= Beginning of Section =

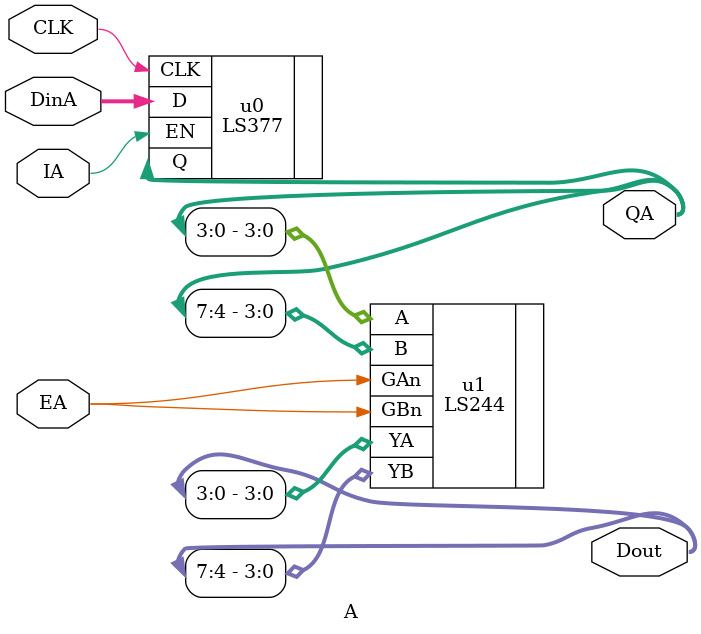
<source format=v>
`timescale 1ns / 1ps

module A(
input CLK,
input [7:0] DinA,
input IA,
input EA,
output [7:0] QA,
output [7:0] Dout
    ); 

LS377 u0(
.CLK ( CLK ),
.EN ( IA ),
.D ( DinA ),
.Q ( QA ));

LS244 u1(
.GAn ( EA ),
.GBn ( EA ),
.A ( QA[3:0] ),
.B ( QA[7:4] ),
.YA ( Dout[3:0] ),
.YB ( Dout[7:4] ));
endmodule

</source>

= End of Section =
= Beginning of Section =

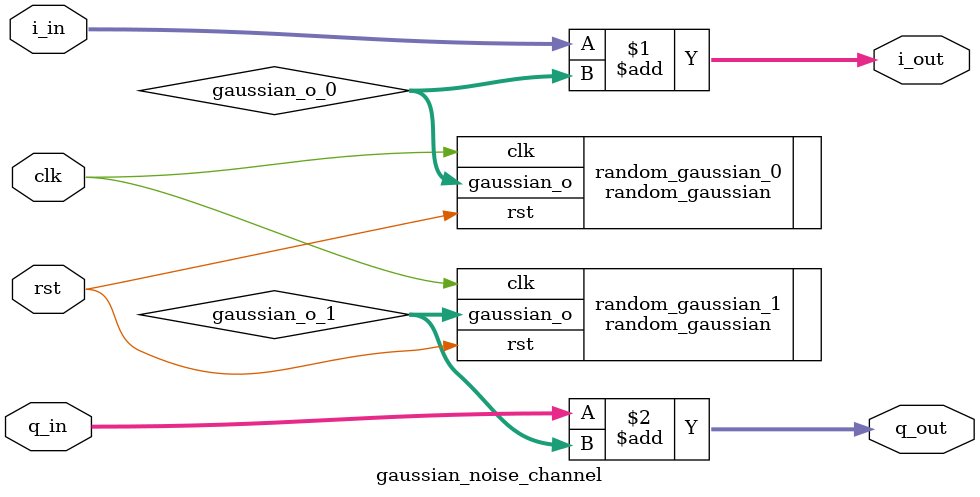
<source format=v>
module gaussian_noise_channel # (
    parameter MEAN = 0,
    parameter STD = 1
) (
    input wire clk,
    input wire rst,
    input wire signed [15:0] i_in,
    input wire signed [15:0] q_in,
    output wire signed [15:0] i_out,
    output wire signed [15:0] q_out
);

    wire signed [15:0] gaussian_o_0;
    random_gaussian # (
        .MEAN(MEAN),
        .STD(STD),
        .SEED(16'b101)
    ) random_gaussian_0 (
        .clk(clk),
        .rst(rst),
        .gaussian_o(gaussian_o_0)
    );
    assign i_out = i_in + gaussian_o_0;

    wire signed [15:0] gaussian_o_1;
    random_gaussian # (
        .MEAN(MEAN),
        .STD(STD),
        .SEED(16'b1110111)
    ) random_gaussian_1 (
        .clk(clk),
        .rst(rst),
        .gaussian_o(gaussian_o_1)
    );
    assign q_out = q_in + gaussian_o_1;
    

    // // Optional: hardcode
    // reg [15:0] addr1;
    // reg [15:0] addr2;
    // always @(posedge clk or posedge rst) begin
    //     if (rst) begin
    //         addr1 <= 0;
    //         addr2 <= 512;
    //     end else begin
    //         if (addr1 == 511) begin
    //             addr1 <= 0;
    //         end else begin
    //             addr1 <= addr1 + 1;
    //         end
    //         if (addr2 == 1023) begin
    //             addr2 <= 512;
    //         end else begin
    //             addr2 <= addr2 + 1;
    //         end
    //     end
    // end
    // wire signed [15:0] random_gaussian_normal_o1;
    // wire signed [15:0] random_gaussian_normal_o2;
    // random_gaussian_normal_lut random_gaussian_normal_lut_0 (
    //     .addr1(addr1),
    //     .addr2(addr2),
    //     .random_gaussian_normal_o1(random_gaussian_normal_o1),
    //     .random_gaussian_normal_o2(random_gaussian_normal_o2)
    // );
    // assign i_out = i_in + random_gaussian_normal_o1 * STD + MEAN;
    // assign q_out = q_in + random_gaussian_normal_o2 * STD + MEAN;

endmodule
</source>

= End of Section =
= Beginning of Section =

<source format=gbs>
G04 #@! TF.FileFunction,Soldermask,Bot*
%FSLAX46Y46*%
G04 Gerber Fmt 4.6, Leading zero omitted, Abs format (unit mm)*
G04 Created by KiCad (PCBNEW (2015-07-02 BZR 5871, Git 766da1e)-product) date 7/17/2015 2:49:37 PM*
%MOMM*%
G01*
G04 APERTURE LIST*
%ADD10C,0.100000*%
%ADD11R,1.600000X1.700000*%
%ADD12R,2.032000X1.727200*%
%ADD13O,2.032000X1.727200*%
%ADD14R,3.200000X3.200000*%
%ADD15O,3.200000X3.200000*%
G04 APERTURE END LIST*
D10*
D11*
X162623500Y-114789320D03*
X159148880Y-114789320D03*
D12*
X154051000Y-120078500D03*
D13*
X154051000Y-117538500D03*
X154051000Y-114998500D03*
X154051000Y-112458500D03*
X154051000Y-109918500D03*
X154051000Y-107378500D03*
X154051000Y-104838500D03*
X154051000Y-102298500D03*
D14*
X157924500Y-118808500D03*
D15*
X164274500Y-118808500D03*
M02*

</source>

= End of Section =

● **EXERCISE GOAL**:
Within the material, how many lines hold the string "output"? Give the number by itself.

● **YOUR RESPONSE**:
4